In one week’s time a previously unknown painting by L S Lowry will go up for auction.

                                         L S Lowry’s The Mill, Pendlebury, 1943. Courtesy: Christie’s Images

For seventy years Lowry’s painting, The Mill, Pendlebury, was not only lost to the world, the world did not know it had ever been painted. But last month it reemerged for the first time this century.

Painted in 1943, The Mill doesn’t depict the working day we have come to associate with Lowry. Instead it is a Sunday or a bank holiday scene, with snow covered streets, workers, children and dogs milling around, and at the centre, a group playing cricket. It is typical of Lowry’s world-renowned figures amid an industrial scene. To the right of the painting is the Acme Spinning Company Mill, which inspired Lowry to paint his first industrial scene in 1916.

“Unusually for Lowry, this is quite a happy painting,” says the Head of Modern British & Irish Art, Nick Orchard, of Christie’s auction house in London. “The atmosphere is relaxed, and people are interacting with each other rather than streaming en masse into work.”

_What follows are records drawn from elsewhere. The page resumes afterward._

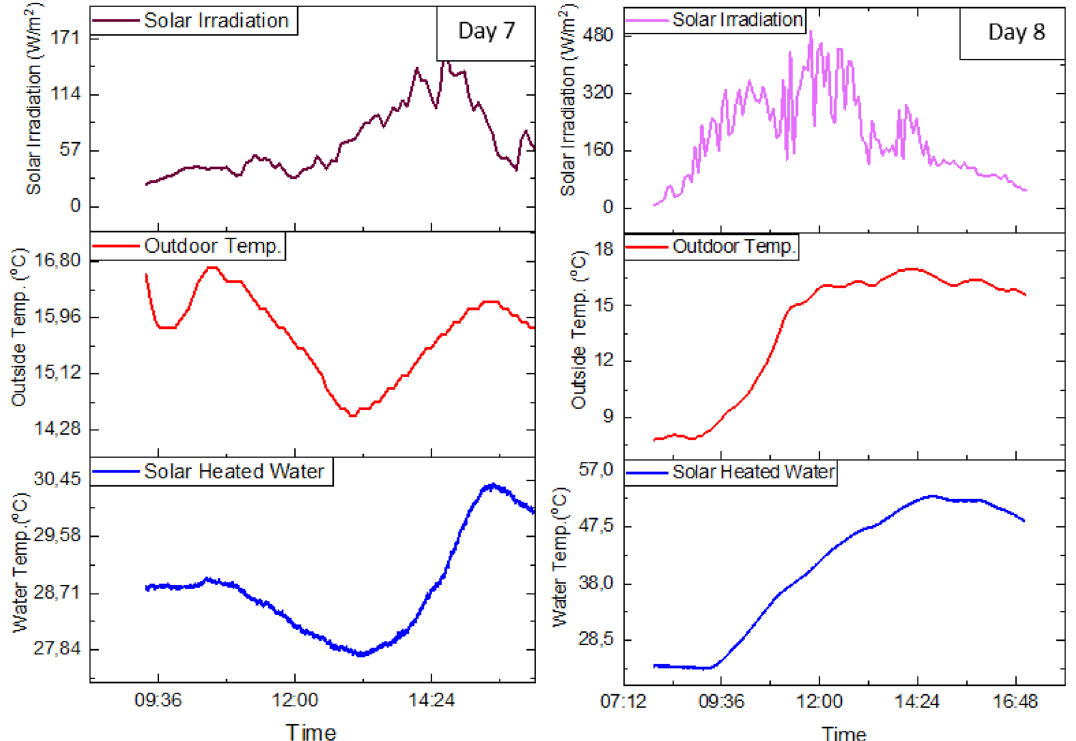
Fig. 7 Solar irradiation, outdoor temperature and solar heated water temperature for day 7 and day 8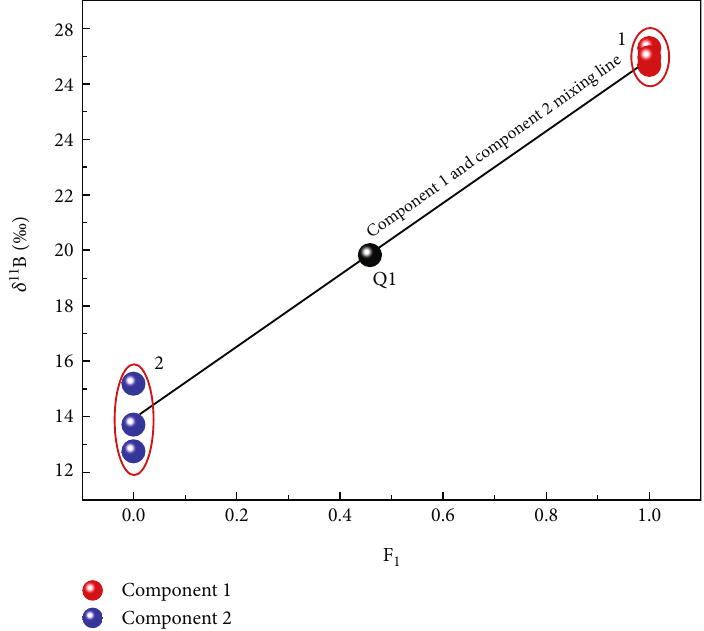
Figure 10: Mixing relationship between component 1, component 2, and Q1.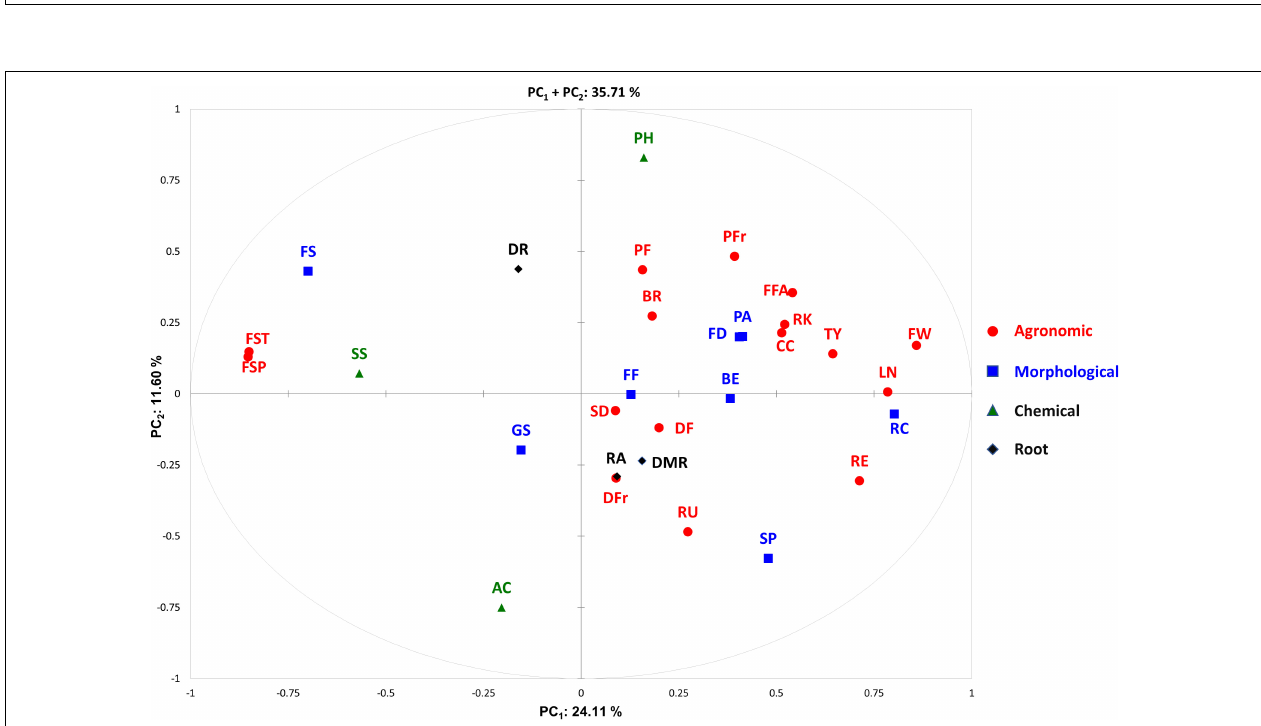
FIGURE 6 | Distribution of the traits scored on the PCA biplot. The direction and distance from the center of the biplot indicate how each OTU contributes to the first two components. The different category of traits is indicated using different color codes. Trait acronyms are listed in Table 2 .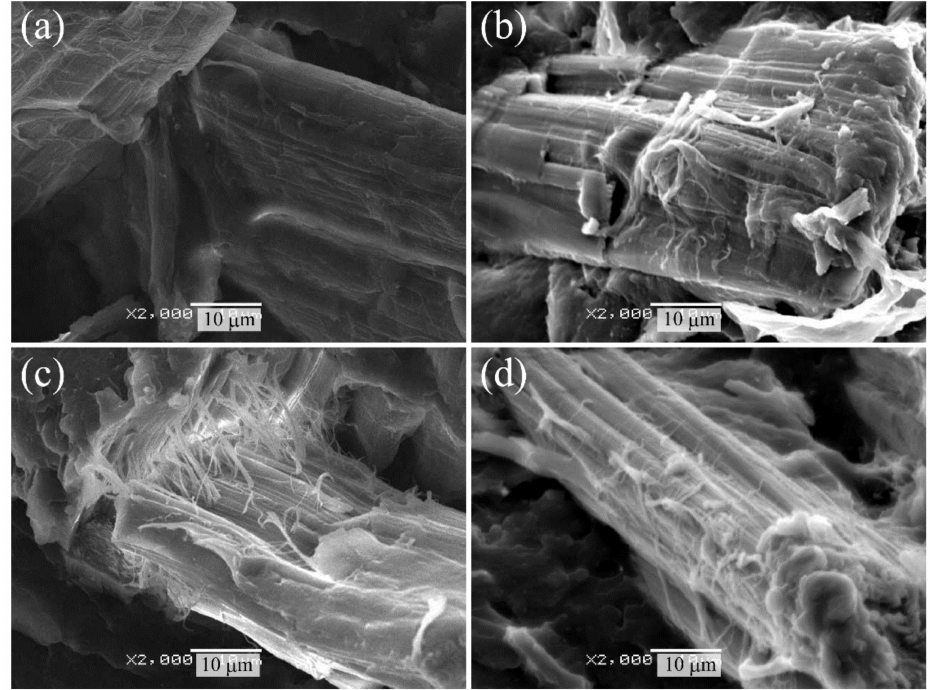
Figure 2. Scanning electron microscope (SEM) photographs of the cryogenically fractured surface of various surface-treated hemp-fiber-reinforced plant-derived polyamide 1010 (HF/PA1010) biomass composites: ( a ) HF_NaClO 2 , ( b ) HF_NaClO 2 + EP, ( c ) HF_NaClO 2 + A-1160, and ( d ) HF_NaClO 2 + A-1160 + EP ( ×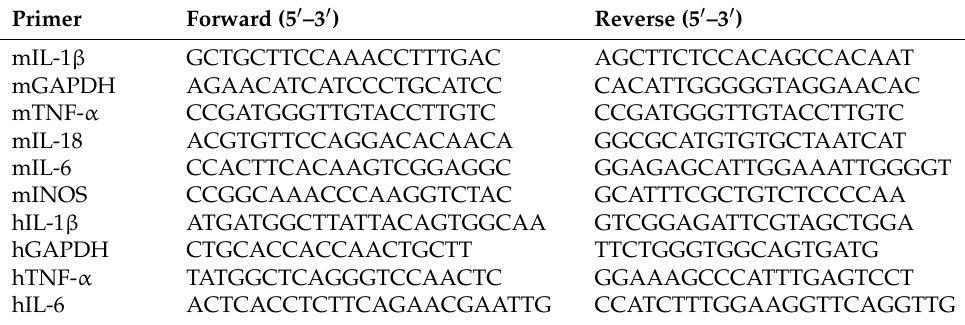
Table 2. The primers for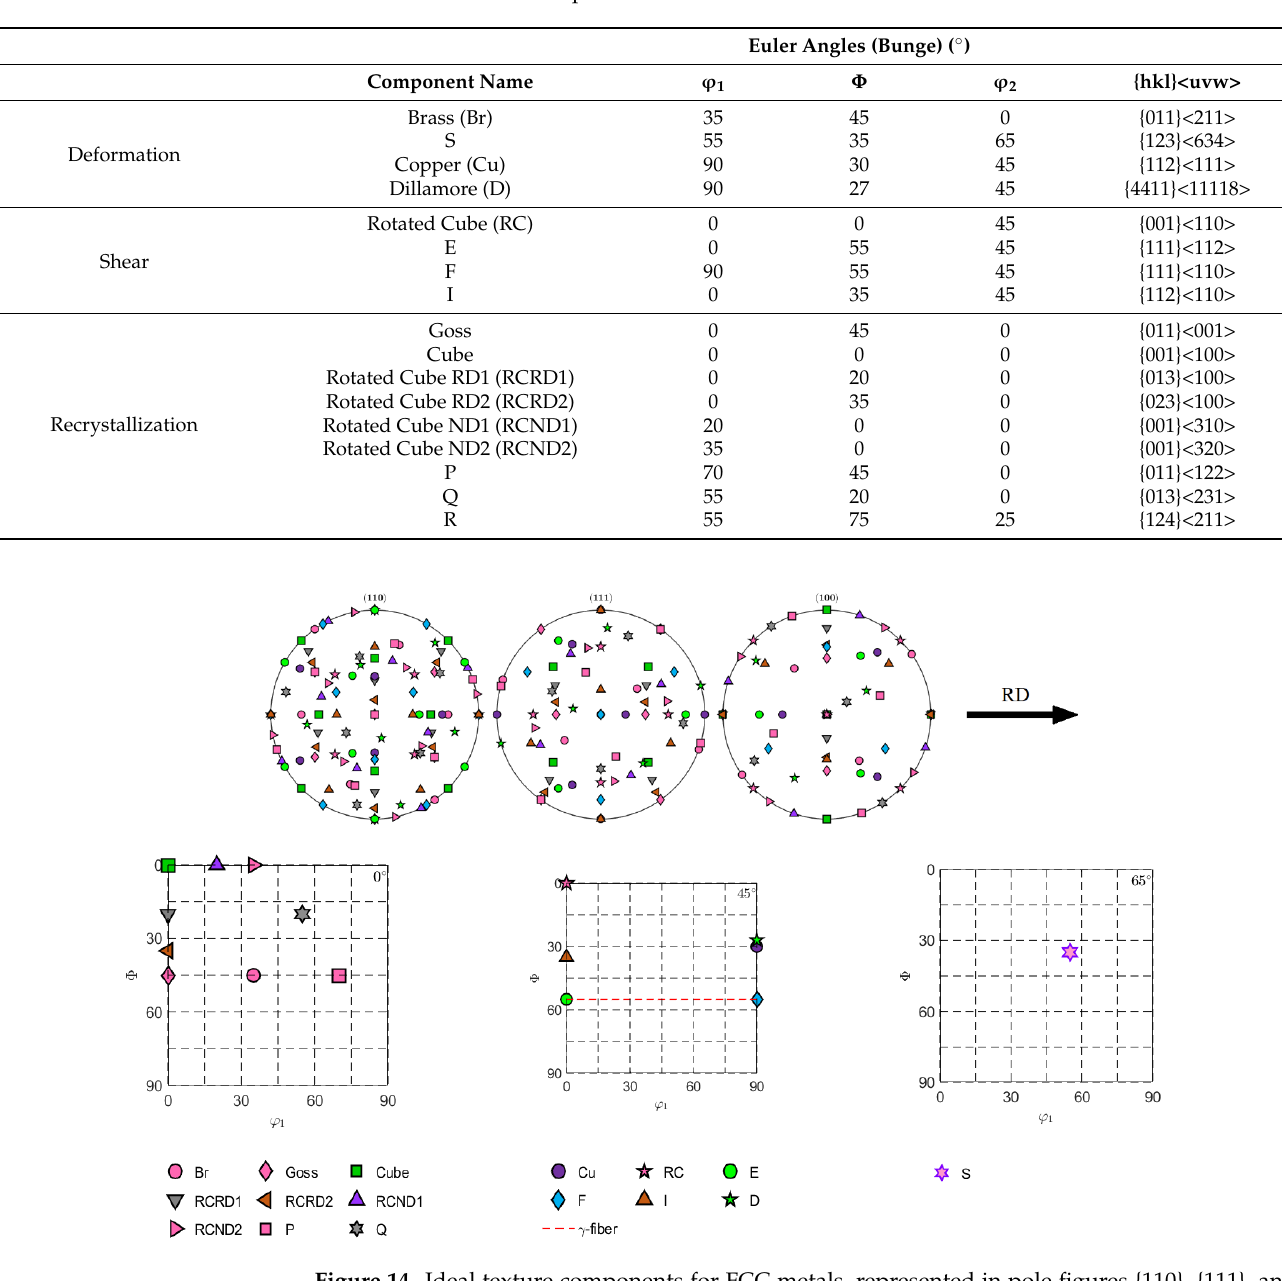
Figure 14. Ideal texture components for FCC metals, represented in pole figures {110}, {111}, and {100}, and ODF sections for φ 2 = 0°, φ 2 = 45°, and φ 2 = 65°. Table 7. Ideal texture components for FCC metals.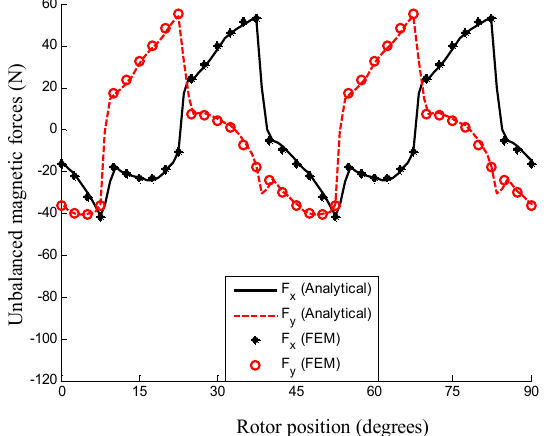
Figure 15. Unbalanced magnetic forces just due to the PMs.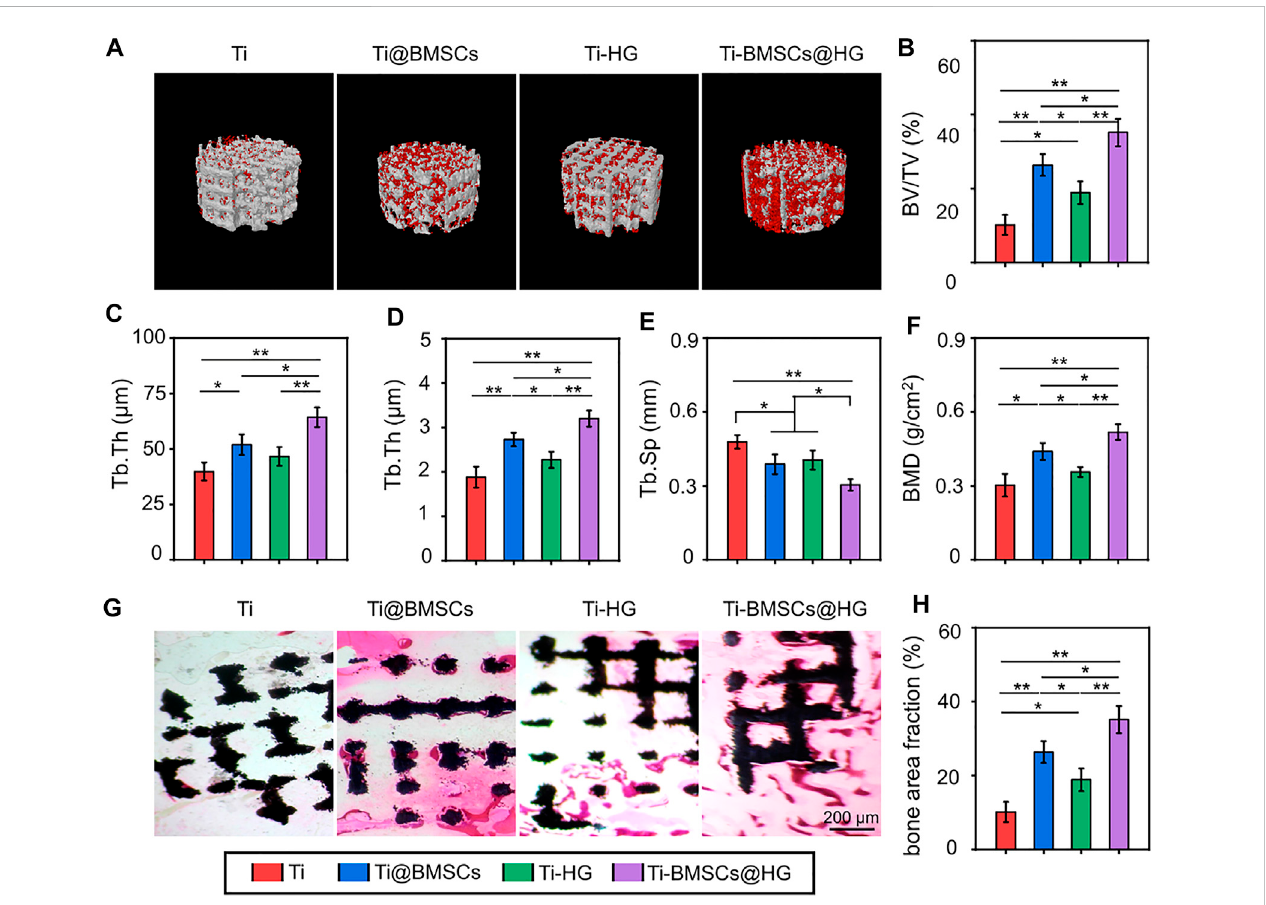
FIGURE 9 (A) 3D reconstruction images of porous titanium alloy prosthesis (white) and new bone formation (red). (B – F) Quantitative analysis of bone morphological parameters, including BV/TV, Tb.Th, Tb.N, Tb.Sp, and BMD according to Micro-CT at 10 weeks after implantation. (G) Representative histological images of H&E staining (The black indicated the porous titanium alloy prosthesis and the red areas indicated the new formation bone tissues). (H) Quantitative analysis bone area fraction by H&E staining (* p < .05 and ** p <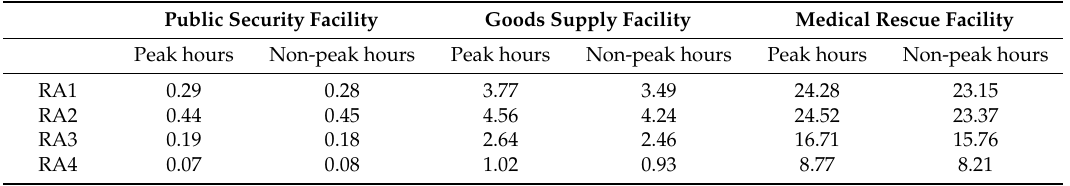
Table 4. Rescue Supply-Demand Index (RSDI) of Each Type of Rescue Facility.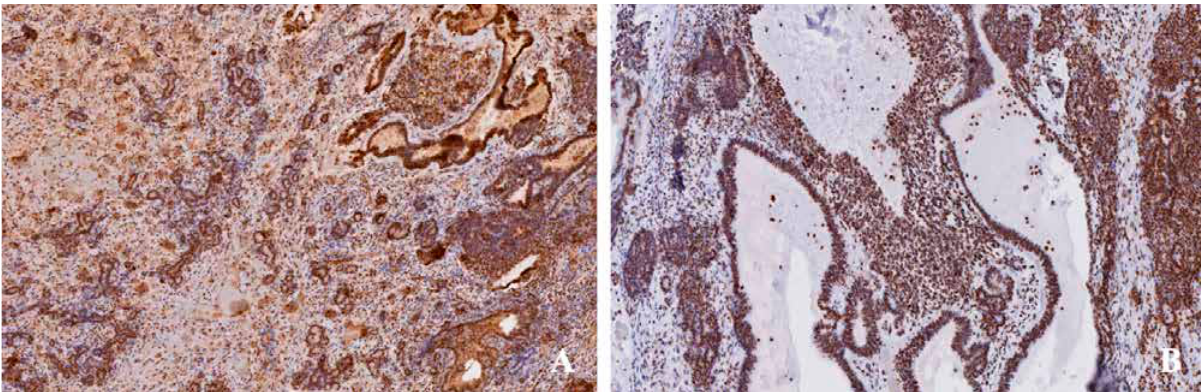
Figure 3: Immunophenotypes of the mixed germ cell tumor. A) Immunohistochenmical images showing that tumor cells were all positive after staining with monoclonal anti-AFP antibody (magnification: ×100). B) A representative image showing that OCT3/4 was positive in components of embryonal carcinoma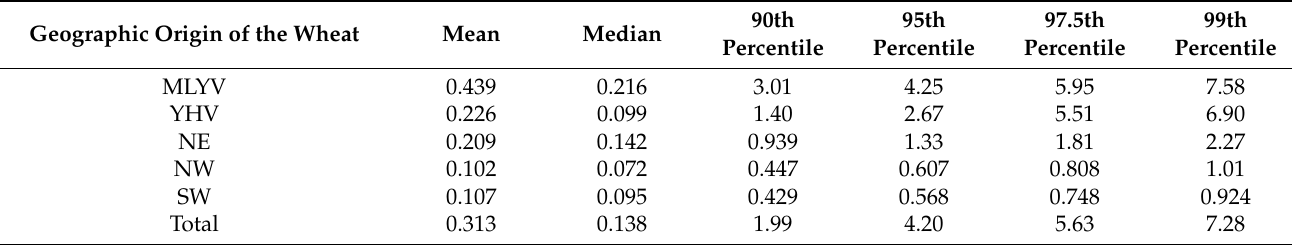
Table 5. The estimated dietary DON exposure through wheat-based products from different areas for adult men determined by point evaluation ( µ g/kg bw/day).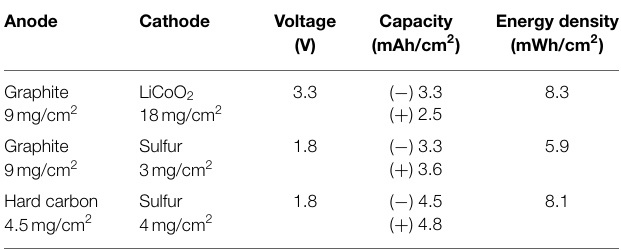
TABLE 1 | Possible combination of conventional anodes and sulfur-based cathodes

The Mill was gifted to Dr. Leonard D. Hamilton by his parents, having been acquired directly from the Lowry during the 1940s when the family lived in Manchester, and, as Orchard, told the BBC, “There are no records of it; we simply didn’t know it existed.”

The painting even has links to the Nobel Prize. It hung in Hamilton’s wall in his student accommodation while studying in Oxford. He would go on to play a key role in discovering the structure of DNA. He later moved to New York, and the The Mill has been in the United States ever since.

                                            Lowry’s The Mill hanging in Hamilton’s accommodation in Oxford

“Of course today we think ‘oh wow, a Lowry’ but in the 1940s he wasn’t represented by a major dealer or gallery,” Orchard told the BBC. “He most likely would’ve only shown his work locally or maybe to people he knew.”

Now the artwork will go up as part of Christie’s Modern British Art sale, and is estimated to fetch between £700,000 and £1 million.

Lowry’s 1938 work A Cricket Match sold for nearly £1.2m at auction in 2019. Two works hold the record auction sale price for LS Lowry: The Football Match and Piccadilly Circus both sold for £5.6m in 2011.